#### Data extract
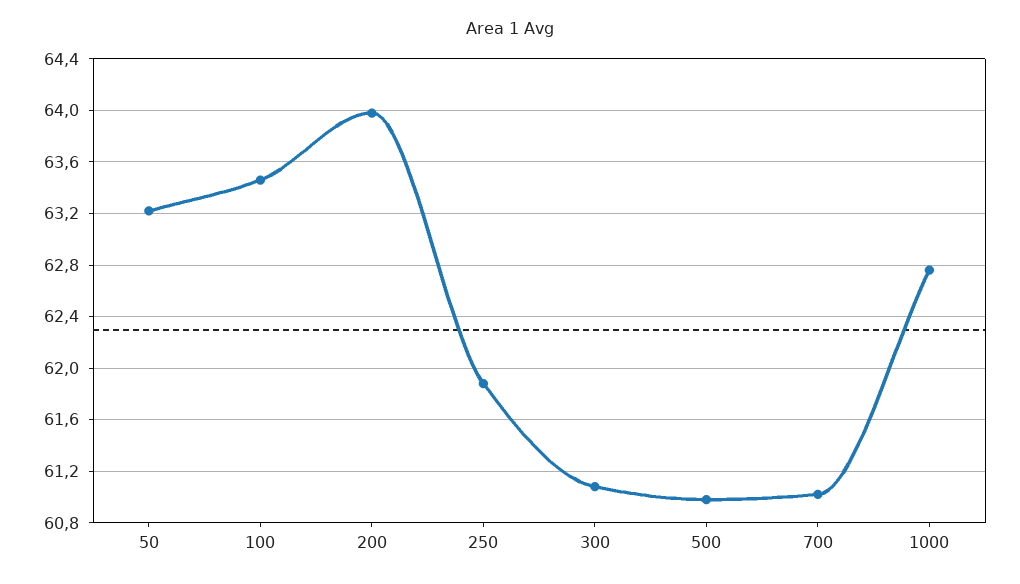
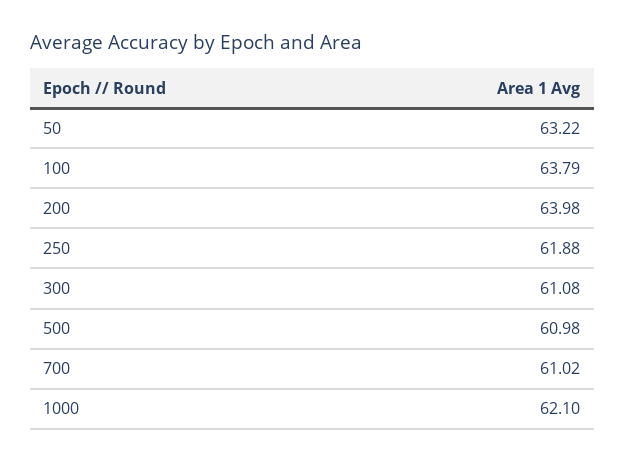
  {
    "50": 63.22,
-   "100": 63.45,
+   "100": 63.79,
    "200": 63.98,
    "250": 61.88,
    "300": 61.08,
    "500": 60.98,
    "700": 61.02,
-   "1000": 62.75
+   "1000": 62.1
  }

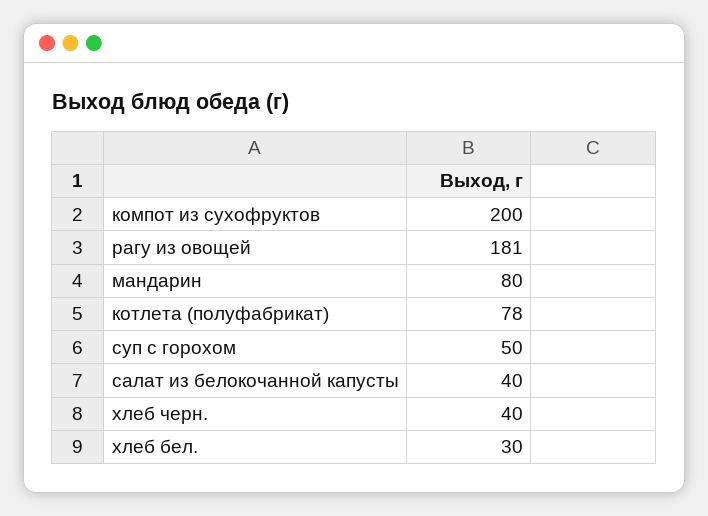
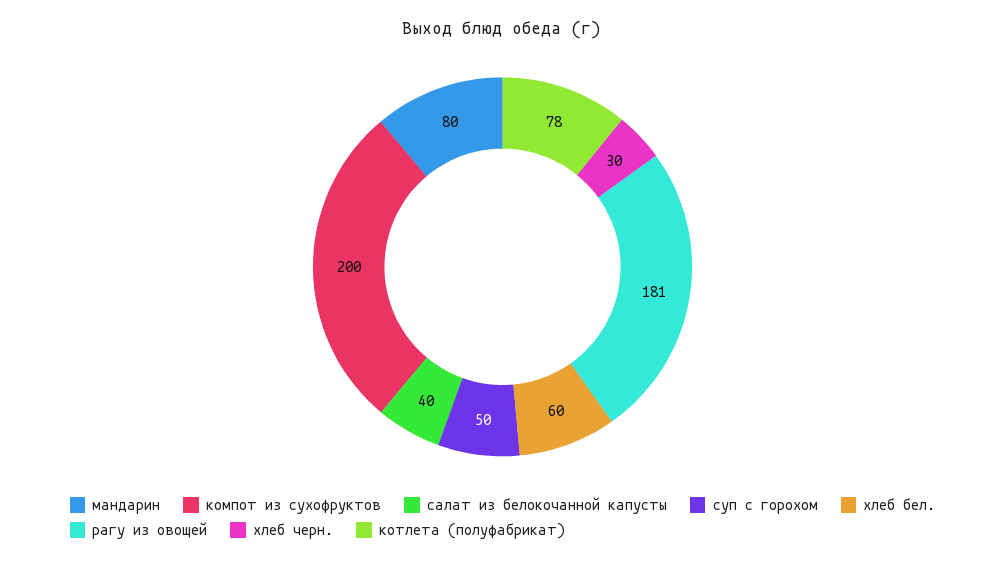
  {
    "компот из сухофруктов": 200,
    "рагу из овощей": 181,
    "мандарин": 80,
    "котлета (полуфабрикат)": 78,
    "суп с горохом": 50,
    "салат из белокочанной капусты": 40,
-   "хлеб черн.": 40,
+   "хлеб черн.": 30,
-   "хлеб бел.": 30
+   "хлеб бел.": 60
  }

#### To-do item
Word for word, print all of the data; skip the pictures.

#### Response to this exercise
  {
    "50": 63.22,
-   "100": 63.45,
+   "100": 63.79,
    "200": 63.98,
    "250": 61.88,
    "300": 61.08,
    "500": 60.98,
    "700": 61.02,
-   "1000": 62.75
+   "1000": 62.1
  }

  {
    "компот из сухофруктов": 200,
    "рагу из овощей": 181,
    "мандарин": 80,
    "котлета (полуфабрикат)": 78,
    "суп с горохом": 50,
    "салат из белокочанной капусты": 40,
-   "хлеб черн.": 40,
+   "хлеб черн.": 30,
-   "хлеб бел.": 30
+   "хлеб бел.": 60
  }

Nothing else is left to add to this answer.